Nonlinear adiabatic passage from fermion atoms to boson molecules

TL;DR

This paper investigates the dynamics of converting fermionic atoms to bosonic molecules via adiabatic Feshbach resonance sweeps, revealing many-body effects and different scaling behaviors depending on initial conditions.

Contribution

It provides a detailed analysis of the nonlinear many-body dynamics during atom-molecule conversion, highlighting deviations from simple Landau-Zener predictions.

Findings

Atomic fraction dependence on sweep rate varies from exponential to power-law with particle number.

Linear dependence when initial molecular fraction is below quantum fluctuations.
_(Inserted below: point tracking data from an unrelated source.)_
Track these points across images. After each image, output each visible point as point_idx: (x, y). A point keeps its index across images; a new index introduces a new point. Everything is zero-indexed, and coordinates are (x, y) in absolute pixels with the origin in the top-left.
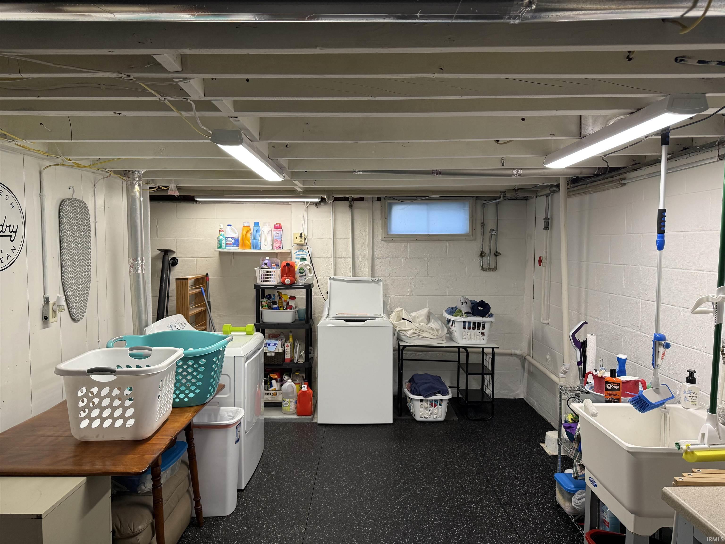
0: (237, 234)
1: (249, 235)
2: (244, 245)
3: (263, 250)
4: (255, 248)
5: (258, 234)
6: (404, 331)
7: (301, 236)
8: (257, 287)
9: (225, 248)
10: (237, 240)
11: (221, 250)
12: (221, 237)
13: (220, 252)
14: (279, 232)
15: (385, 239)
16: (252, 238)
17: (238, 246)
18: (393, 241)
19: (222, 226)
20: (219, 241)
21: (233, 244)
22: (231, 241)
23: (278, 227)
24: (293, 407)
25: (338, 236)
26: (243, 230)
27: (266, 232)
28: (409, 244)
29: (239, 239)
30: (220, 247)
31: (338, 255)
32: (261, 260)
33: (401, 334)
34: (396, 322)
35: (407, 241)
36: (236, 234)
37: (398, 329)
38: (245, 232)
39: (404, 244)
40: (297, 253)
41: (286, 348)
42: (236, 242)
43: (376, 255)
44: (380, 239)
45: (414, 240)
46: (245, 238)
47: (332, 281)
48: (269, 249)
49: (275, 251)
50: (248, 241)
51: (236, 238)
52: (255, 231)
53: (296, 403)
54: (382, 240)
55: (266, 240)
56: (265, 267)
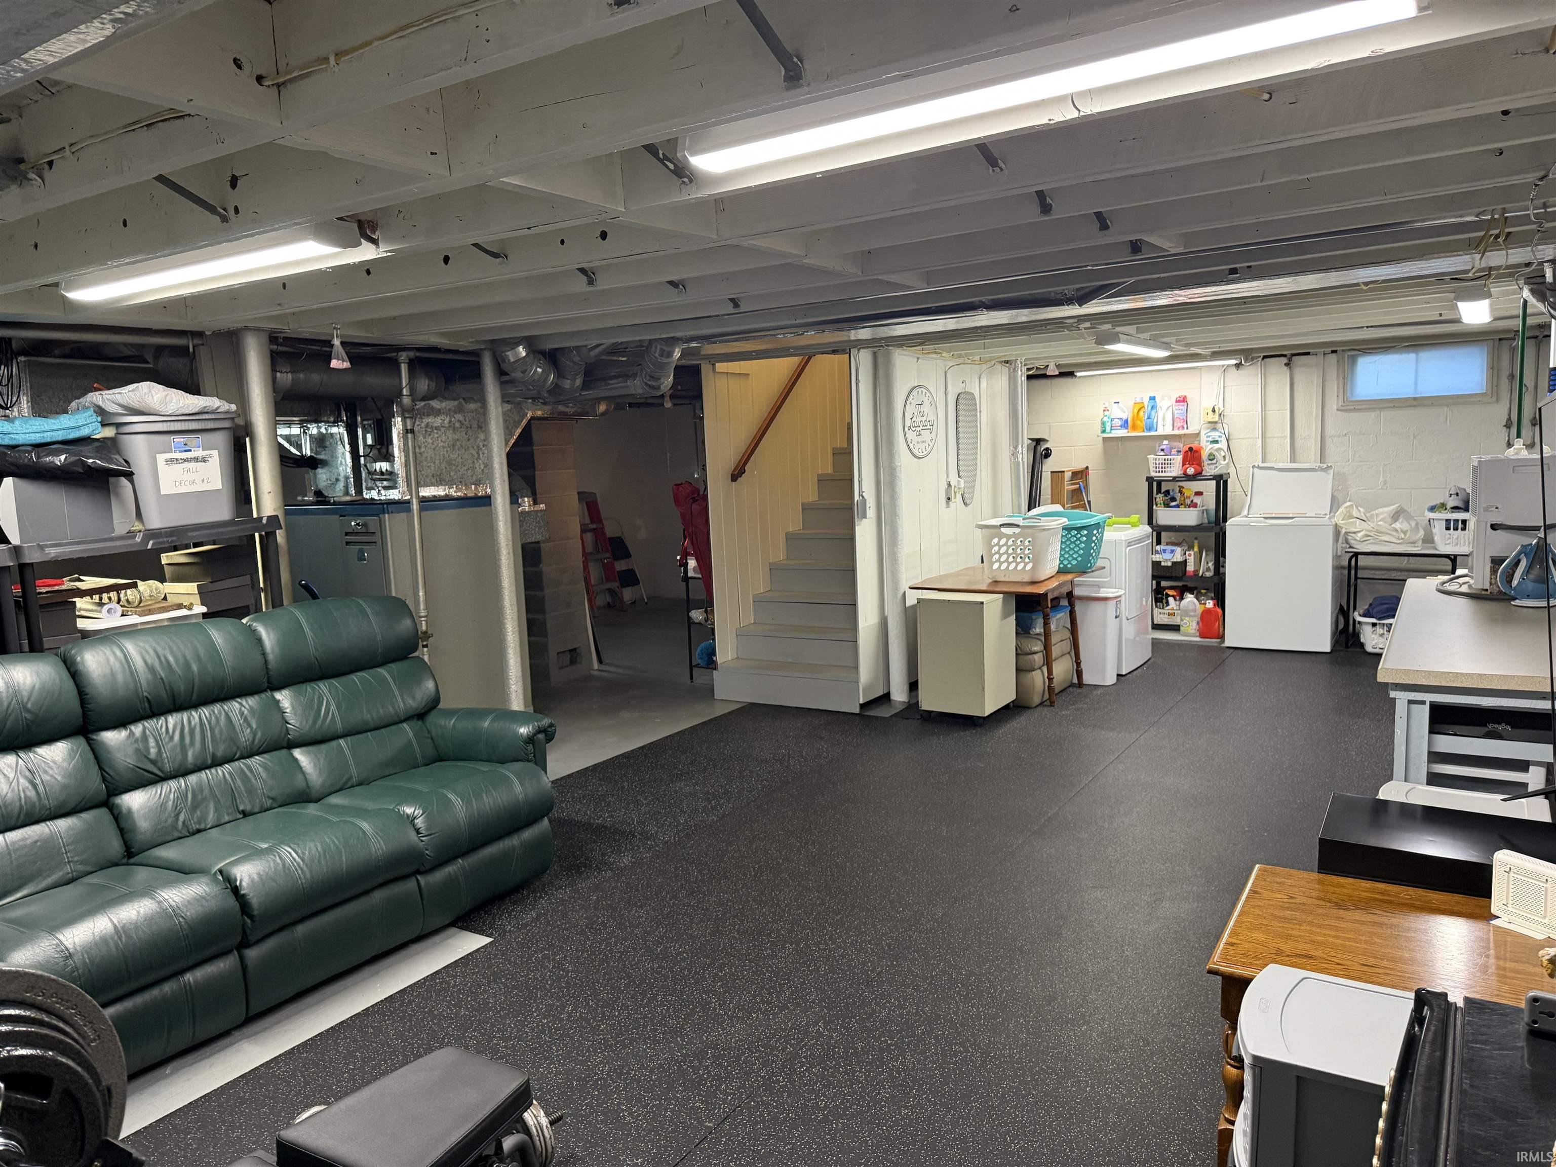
0: (1126, 414)
1: (1141, 413)
2: (1134, 428)
3: (1160, 432)
4: (1150, 430)
5: (1153, 413)
6: (1354, 533)
7: (1214, 411)
8: (1150, 480)
9: (1110, 433)
10: (1126, 421)
11: (1105, 435)
12: (1105, 419)
13: (1104, 438)
14: (1183, 407)
15: (1341, 408)
16: (1146, 417)
17: (1127, 428)
18: (1355, 410)
19: (1107, 405)
20: (1103, 424)
21: (1121, 426)
22: (1118, 423)
23: (1183, 400)
24: (1194, 627)
25: (1270, 406)
26: (1134, 408)
27: (1164, 409)
28: (1382, 413)
29: (1129, 420)
30: (1104, 431)
31: (1269, 435)
32: (1157, 445)
33: (1349, 537)
34: (1342, 520)
35: (1381, 409)
36: (1125, 412)
37: (1343, 531)
38: (1136, 411)
39: (1373, 414)
40: (1209, 434)
41: (1188, 557)
42: (1125, 424)
43: (1329, 431)
44: (1335, 407)
45: (1389, 407)
46: (1136, 417)
47: (1256, 469)
48: (1168, 430)
49: (1176, 432)
50: (1141, 421)
51: (1125, 418)
52: (1150, 408)
53: (1198, 623)
54: (1338, 410)
55: (1164, 419)
56: (1162, 453)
Experimental data favor many-body models over single-pair Landau-Zener predictions.

Abstract

We study the dynamics of an adiabatic sweep through a Feshbach resonance in a quantum gas of fermionic atoms. Analysis of the dynamical equations, supported by mean-field and many-body numerical results, shows that the dependence of the remaining atomic fraction $\Gamma$ on the sweep rate $\alpha$ varies from exponential Landau-Zener behavior for a single pair of particles to a power-law dependence for large particle number $N$. The power-law is linear, $\Gamma \propto \alpha$, when the initial molecular fraction is smaller than the 1/N quantum fluctuations, and $\Gamma \propto \alpha^{1/3}$ when it is larger. Experimental data agree better with a linear dependence than with an exponential Landau-Zener fit, indicating that many-body effects are significant in the atom-molecule conversion process.